### Activity
Reproduce every text line from each of the items below, character for character. Leave the pictures out of the output.

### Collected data
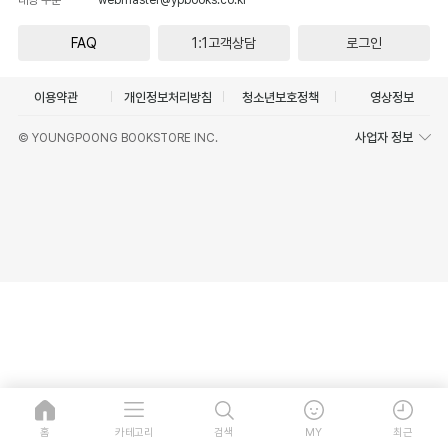
FAQ
1:1고객상담
로그인
이용약관
개인정보처리방침
청소년보호정책
영상정보
사업자 정보
© YOUNGPOONG BOOKSTORE INC.
홈
카테고리
검색
MY
최근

### Written response
FAQ
1:1고객상담
로그인
이용약관
개인정보처리방침
청소년보호정책
영상정보
사업자 정보
© YOUNGPOONG BOOKSTORE INC.
홈
카테고리
검색
MY
최근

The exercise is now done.